- Opening Delimiter -

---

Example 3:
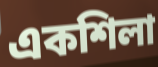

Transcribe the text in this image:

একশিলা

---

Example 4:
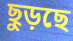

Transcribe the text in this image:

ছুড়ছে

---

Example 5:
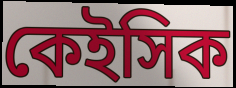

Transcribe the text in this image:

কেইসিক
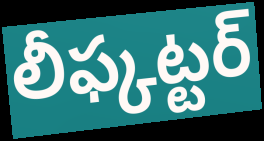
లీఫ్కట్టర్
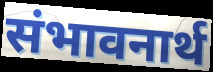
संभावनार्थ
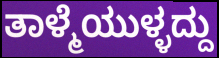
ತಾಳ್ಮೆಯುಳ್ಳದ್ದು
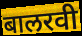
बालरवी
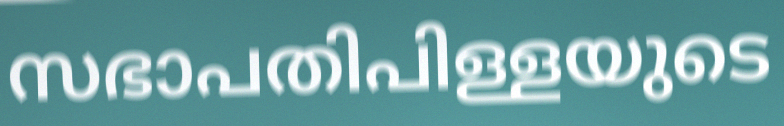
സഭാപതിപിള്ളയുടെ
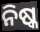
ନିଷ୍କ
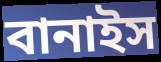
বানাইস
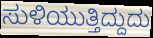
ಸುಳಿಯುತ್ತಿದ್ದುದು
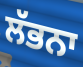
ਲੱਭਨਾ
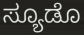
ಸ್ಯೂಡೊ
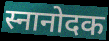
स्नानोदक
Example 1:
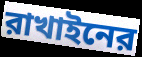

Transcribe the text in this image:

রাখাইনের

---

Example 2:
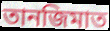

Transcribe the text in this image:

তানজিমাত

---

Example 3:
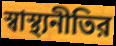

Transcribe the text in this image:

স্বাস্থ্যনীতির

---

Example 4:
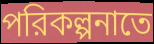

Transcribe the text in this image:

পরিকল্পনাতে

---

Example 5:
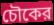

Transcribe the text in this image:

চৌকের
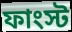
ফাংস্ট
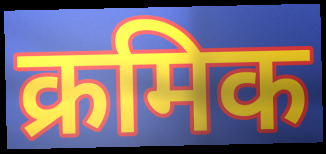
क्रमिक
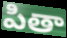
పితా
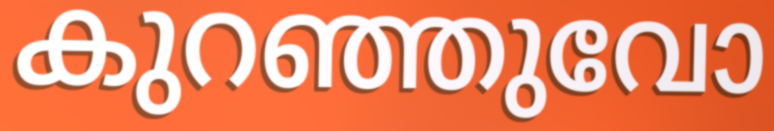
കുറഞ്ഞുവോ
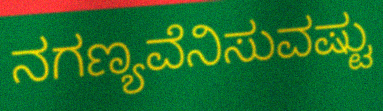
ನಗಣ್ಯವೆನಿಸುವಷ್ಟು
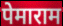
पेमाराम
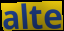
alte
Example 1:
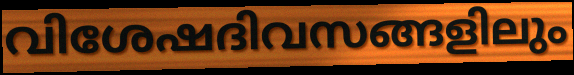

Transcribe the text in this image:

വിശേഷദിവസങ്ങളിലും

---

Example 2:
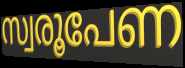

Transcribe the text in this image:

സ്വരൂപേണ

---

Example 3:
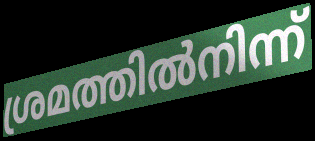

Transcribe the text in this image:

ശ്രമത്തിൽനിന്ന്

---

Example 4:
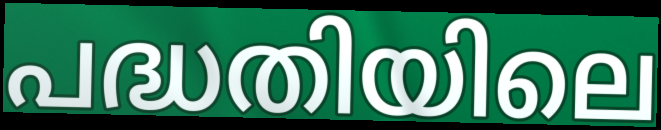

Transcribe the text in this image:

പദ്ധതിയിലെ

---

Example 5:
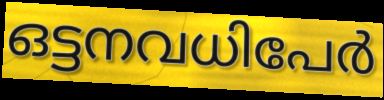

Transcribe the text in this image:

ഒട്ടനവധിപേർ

- Closing Delimiter -

Required work:
Print the records verbatim, without pictures.

Exercise output:
---

Example 3:

Transcribe the text in this image:

একশিলা

---

Example 4:

Transcribe the text in this image:

ছুড়ছে

---

Example 5:

Transcribe the text in this image:

কেইসিক
లీఫ్కట్టర్
संभावनार्थ
ತಾಳ್ಮೆಯುಳ್ಳದ್ದು
बालरवी
സഭാപതിപിള്ളയുടെ
ନିଷ୍କ
বানাইস
ಸುಳಿಯುತ್ತಿದ್ದುದು
ਲੱਭਨਾ
ಸ್ಯೂಡೊ
स्नानोदक
Example 1:

Transcribe the text in this image:

রাখাইনের

---

Example 2:

Transcribe the text in this image:

তানজিমাত

---

Example 3:

Transcribe the text in this image:

স্বাস্থ্যনীতির

---

Example 4:

Transcribe the text in this image:

পরিকল্পনাতে

---

Example 5:

Transcribe the text in this image:

চৌকের
ফাংস্ট
क्रमिक
పితా
കുറഞ്ഞുവോ
ನಗಣ್ಯವೆನಿಸುವಷ್ಟು
पेमाराम
alte
Example 1:

Transcribe the text in this image:

വിശേഷദിവസങ്ങളിലും

---

Example 2:

Transcribe the text in this image:

സ്വരൂപേണ

---

Example 3:

Transcribe the text in this image:

ശ്രമത്തിൽനിന്ന്

---

Example 4:

Transcribe the text in this image:

പദ്ധതിയിലെ

---

Example 5:

Transcribe the text in this image:

ഒട്ടനവധിപേർ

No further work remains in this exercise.